NO. 3: How about we stay off the sidewalks? Why are bikers so incensed when the police hand out tickets for this? I’m only guessing, but each sidewalk biker must believe that he or she, out of all New York bikers, is the exception, the one careful biker, which is a very car way of thinking.
NO. 4: How about we signal? Again, I hear the laughter, but the bike gods gave us hands to ring bells and to signal turns. Think of the possible complications: Many of the bikers behind you are wearing headphones, and the family in the minivan has a Disney DVD playing so loudly that it’s rattling your 30-pound Kryptonite chain. Let them know what you are thinking so that you can go on breathing as well as thinking.

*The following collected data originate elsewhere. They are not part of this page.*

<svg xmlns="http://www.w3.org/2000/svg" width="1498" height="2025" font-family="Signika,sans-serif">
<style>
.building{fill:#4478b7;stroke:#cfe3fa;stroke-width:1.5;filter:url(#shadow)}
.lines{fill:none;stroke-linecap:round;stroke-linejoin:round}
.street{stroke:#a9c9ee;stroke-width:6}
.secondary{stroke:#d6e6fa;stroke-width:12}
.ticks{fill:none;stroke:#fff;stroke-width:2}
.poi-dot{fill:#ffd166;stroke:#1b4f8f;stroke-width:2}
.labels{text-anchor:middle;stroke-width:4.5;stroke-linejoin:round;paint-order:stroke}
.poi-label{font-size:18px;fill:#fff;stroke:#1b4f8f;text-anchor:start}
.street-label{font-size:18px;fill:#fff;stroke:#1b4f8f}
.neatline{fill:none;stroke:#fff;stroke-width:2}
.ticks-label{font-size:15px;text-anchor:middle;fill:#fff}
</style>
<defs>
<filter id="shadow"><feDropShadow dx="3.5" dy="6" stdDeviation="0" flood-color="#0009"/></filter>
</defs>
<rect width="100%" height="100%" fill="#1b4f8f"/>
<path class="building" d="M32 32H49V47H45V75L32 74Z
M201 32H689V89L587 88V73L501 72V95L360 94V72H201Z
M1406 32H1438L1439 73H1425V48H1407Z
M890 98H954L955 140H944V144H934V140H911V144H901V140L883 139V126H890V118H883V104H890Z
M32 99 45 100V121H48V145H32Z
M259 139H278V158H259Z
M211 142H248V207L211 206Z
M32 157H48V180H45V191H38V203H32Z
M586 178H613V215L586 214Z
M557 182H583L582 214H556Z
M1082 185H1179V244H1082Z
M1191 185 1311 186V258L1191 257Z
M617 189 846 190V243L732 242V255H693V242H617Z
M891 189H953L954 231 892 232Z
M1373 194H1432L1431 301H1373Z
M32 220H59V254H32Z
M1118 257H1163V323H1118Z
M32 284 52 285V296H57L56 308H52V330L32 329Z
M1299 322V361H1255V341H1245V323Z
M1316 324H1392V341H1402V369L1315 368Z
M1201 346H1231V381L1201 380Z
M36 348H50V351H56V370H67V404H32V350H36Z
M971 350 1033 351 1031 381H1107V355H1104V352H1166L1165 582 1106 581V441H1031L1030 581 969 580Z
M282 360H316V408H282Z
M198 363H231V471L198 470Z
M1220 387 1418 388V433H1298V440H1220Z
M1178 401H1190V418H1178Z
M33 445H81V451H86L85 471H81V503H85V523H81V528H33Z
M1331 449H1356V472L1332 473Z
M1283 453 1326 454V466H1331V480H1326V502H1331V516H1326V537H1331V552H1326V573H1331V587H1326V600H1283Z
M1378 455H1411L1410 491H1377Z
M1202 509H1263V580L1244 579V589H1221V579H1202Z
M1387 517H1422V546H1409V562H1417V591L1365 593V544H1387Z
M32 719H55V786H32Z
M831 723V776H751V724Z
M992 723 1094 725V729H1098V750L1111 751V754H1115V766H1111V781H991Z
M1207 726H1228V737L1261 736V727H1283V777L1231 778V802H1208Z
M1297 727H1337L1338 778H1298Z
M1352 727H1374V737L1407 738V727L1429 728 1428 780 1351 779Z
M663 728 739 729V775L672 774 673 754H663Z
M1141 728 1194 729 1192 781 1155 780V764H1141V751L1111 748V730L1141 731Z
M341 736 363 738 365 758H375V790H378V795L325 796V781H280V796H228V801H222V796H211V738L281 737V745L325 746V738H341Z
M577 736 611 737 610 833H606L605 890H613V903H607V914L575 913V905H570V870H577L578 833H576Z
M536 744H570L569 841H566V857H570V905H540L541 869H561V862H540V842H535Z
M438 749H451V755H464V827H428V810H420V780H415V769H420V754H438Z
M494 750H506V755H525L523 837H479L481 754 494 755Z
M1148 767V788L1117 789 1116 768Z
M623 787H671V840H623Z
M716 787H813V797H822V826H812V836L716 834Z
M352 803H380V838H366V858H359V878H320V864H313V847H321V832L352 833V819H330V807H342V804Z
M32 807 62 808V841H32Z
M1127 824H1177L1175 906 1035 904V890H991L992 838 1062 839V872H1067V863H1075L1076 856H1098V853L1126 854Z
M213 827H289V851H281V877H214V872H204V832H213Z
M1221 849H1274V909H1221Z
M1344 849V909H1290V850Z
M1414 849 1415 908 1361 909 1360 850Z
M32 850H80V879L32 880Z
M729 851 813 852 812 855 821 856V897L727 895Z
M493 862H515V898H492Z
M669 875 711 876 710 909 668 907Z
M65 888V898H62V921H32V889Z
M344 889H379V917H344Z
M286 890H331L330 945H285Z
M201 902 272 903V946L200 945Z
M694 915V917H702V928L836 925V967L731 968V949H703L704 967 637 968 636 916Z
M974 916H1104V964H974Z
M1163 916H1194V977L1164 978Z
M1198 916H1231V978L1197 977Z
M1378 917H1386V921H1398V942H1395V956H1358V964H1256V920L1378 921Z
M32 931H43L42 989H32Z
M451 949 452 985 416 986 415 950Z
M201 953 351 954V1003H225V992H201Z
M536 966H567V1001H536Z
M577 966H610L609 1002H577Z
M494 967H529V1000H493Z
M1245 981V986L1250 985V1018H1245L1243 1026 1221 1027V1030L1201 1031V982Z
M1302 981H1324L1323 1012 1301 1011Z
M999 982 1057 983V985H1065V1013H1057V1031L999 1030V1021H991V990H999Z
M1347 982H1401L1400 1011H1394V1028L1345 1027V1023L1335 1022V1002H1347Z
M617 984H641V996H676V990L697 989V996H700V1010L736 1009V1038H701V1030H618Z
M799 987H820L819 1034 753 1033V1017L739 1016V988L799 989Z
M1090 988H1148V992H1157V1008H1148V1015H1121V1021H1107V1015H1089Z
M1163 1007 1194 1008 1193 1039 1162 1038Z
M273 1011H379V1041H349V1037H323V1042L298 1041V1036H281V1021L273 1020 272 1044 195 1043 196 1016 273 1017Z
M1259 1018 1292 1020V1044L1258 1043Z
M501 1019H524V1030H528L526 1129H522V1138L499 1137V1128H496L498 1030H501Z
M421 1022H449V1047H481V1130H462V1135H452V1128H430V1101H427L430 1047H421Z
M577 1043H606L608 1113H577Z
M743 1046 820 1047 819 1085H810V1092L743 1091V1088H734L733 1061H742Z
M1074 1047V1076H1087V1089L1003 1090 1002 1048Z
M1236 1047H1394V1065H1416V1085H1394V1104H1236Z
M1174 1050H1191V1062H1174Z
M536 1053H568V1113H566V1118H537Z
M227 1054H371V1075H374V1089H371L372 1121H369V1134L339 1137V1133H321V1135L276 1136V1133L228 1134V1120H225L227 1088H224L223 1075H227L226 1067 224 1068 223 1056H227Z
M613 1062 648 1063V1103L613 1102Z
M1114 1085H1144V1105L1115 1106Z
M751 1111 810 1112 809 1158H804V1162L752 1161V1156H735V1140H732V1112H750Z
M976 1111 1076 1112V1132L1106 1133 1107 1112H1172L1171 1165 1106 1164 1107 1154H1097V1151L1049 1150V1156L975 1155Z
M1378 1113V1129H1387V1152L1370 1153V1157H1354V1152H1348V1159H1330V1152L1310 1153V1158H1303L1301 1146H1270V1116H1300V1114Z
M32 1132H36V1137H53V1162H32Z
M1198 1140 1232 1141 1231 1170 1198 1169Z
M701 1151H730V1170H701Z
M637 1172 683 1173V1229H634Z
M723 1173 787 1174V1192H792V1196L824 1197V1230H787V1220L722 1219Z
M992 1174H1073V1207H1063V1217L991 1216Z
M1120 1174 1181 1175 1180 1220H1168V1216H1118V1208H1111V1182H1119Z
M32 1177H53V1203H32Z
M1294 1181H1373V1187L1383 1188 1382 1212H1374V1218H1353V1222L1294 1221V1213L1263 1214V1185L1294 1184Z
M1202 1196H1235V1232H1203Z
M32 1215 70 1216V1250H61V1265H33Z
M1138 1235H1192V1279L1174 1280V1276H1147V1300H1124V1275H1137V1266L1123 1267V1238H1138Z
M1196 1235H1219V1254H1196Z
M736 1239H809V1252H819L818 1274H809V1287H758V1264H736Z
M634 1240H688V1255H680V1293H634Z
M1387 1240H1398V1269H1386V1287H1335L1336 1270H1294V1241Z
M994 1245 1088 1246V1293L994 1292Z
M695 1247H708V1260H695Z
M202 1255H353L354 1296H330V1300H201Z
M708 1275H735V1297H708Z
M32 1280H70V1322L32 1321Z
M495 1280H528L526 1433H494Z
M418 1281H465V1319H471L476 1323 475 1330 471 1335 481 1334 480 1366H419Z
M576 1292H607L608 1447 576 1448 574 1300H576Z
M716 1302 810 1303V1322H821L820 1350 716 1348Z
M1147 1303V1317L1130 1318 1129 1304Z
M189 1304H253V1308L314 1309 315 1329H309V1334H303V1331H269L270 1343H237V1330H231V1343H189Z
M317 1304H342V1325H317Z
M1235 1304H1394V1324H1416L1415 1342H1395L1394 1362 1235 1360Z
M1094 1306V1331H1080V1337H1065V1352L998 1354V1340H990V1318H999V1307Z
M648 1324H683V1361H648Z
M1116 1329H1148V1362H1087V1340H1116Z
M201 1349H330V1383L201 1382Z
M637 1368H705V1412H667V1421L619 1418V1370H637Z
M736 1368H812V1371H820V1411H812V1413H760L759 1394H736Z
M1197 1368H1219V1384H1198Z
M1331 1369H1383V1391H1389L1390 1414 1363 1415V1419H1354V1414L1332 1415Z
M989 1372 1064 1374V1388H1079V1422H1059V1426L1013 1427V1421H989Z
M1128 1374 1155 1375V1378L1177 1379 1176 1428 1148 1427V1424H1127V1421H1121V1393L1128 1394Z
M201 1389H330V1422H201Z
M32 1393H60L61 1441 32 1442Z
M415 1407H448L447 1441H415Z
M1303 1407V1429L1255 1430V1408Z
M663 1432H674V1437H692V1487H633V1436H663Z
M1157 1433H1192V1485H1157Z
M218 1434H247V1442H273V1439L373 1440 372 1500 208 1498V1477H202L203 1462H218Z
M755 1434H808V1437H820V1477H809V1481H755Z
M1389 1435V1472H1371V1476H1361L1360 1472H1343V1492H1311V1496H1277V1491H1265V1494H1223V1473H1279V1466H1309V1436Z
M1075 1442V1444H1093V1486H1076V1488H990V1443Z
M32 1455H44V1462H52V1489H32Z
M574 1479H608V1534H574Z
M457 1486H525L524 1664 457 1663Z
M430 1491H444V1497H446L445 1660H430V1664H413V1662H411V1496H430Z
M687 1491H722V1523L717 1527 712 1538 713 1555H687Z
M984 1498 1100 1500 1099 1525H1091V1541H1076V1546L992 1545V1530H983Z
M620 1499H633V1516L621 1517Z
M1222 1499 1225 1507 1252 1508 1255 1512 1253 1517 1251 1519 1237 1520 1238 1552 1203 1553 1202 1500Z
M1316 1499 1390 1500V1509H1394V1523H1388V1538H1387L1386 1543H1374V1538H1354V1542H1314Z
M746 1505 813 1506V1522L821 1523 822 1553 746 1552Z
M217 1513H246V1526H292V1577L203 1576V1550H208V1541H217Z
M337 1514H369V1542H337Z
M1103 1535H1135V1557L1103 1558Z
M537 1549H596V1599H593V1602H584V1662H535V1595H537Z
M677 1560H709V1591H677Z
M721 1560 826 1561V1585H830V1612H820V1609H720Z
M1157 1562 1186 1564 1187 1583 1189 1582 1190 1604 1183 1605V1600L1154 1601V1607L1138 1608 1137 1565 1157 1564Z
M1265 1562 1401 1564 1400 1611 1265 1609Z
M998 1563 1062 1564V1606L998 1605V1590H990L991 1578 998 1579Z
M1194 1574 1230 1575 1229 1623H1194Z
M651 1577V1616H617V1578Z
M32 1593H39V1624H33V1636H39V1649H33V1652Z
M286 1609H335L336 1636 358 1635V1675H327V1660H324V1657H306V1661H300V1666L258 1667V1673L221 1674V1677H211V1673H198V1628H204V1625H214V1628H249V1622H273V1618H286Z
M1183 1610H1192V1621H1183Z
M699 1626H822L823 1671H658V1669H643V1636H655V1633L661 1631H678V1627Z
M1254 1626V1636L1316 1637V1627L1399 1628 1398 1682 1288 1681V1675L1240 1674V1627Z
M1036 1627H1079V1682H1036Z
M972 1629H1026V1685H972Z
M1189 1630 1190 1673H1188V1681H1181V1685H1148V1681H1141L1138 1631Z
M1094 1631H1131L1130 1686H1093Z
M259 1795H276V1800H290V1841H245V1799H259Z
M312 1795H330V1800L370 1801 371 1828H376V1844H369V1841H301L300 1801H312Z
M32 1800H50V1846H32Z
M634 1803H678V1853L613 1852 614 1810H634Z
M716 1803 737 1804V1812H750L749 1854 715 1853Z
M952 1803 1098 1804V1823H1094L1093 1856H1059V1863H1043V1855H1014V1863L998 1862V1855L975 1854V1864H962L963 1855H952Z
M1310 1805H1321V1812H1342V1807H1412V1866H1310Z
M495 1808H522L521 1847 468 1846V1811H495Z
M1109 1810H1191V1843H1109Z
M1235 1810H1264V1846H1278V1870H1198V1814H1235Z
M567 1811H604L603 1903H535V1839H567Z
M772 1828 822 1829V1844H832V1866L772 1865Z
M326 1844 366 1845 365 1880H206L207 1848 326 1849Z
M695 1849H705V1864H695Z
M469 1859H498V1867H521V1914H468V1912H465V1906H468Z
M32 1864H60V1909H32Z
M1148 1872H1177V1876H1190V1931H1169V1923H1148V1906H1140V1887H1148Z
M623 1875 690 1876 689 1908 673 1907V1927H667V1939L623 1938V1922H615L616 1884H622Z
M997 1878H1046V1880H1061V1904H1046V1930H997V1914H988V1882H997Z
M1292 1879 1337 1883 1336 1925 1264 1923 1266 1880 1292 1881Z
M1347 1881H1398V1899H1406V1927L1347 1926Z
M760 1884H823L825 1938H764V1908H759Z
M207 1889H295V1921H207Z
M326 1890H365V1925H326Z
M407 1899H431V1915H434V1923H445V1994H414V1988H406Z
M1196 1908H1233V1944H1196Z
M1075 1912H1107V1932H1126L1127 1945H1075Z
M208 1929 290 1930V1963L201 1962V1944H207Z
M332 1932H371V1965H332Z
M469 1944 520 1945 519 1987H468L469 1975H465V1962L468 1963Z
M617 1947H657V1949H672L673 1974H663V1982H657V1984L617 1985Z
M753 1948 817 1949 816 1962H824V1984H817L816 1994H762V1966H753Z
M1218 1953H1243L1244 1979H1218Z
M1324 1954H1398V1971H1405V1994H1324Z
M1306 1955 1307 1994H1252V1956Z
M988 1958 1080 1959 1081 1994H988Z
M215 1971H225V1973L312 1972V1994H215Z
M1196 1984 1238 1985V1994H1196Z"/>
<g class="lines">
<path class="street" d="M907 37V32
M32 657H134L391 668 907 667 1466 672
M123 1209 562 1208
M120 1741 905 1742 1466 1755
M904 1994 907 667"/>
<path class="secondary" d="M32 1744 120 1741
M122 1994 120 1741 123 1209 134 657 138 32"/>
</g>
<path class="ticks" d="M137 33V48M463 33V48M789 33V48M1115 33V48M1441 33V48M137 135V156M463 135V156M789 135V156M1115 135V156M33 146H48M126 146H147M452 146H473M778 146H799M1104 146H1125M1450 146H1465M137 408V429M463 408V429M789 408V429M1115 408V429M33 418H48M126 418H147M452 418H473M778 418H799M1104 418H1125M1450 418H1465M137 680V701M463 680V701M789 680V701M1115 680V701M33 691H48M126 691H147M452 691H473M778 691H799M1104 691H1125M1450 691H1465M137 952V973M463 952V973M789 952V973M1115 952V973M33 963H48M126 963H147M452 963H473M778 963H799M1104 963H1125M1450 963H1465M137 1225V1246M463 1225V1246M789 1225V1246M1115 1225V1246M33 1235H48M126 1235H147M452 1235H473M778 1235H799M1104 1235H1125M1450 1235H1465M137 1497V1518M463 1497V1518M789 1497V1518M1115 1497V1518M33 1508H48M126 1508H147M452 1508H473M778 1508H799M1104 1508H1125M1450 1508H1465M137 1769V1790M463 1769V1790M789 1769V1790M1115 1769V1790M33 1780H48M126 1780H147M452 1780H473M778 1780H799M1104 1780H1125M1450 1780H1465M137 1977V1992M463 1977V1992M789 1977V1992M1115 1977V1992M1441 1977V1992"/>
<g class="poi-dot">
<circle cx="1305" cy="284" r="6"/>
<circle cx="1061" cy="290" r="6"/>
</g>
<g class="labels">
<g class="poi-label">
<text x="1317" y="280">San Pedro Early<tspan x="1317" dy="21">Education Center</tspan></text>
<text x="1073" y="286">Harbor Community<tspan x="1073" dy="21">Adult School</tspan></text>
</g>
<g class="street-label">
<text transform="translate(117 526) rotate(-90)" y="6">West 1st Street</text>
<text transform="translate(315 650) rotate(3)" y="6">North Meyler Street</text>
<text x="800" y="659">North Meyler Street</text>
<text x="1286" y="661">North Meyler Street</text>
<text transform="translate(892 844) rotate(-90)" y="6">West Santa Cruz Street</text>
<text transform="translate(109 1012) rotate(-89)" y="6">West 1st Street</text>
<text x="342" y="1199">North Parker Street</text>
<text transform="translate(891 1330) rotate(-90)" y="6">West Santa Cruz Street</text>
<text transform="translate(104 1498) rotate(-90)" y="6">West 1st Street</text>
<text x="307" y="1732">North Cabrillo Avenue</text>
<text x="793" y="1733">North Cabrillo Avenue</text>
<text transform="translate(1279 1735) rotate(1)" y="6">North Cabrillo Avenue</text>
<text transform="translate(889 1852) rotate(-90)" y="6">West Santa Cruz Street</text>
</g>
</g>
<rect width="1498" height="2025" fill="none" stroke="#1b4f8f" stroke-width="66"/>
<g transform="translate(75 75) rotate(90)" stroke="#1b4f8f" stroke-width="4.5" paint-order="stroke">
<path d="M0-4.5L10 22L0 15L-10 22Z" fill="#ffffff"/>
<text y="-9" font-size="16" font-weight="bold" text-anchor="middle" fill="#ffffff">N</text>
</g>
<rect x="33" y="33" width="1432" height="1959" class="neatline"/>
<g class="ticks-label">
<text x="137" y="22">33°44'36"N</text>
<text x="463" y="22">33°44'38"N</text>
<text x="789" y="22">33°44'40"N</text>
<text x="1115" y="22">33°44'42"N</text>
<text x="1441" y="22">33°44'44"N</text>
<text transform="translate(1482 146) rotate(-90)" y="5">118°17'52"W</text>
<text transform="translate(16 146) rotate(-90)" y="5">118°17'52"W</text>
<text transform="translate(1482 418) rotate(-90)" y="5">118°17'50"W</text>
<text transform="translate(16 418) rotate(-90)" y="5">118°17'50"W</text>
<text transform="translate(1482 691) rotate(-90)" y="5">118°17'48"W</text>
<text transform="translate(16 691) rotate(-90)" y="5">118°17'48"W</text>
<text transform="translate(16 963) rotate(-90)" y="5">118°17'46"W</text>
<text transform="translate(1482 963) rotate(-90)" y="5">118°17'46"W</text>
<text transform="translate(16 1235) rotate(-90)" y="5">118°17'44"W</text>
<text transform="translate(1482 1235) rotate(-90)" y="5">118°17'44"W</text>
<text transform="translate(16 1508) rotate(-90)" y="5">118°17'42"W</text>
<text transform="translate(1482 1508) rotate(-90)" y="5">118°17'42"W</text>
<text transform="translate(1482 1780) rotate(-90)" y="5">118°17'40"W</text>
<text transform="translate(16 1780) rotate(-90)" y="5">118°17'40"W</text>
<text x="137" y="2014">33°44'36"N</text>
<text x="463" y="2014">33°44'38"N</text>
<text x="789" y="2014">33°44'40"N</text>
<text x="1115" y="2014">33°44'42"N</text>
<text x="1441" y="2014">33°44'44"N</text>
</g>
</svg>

But I’m not a big fan of rules (and sometimes you have to bike the wrong-way down a one-way street. What I really don’t understand is why anybody bikes the wrong way down two-way streets). Still, I figure every biker who does more stupid shit than me makes my ride just a little safer.
How about this one rule that covers all of Sullivan’s four rules; applies to cars, pedestrians, and bikes; and still leaves you lots of room to not follow the law: don’t be a dick.
One Response
Yesterday afternoon, I, a pedestrian, was walking my dog in cobble hill, and as we were crossing a one-way street with the walk sign saying go, a biker going the wrong way down the one way street hit my dog and broke his back. My dog had to be put down late last night.
Please, bikers. Obey the traffic laws. It is illegal for you to be cruising along (she was going maybe 15-20 mph?) the wrong way down the one way street, and even if you don’t care about the law, you won’t see the lights changing against you if you’re going the wrong way.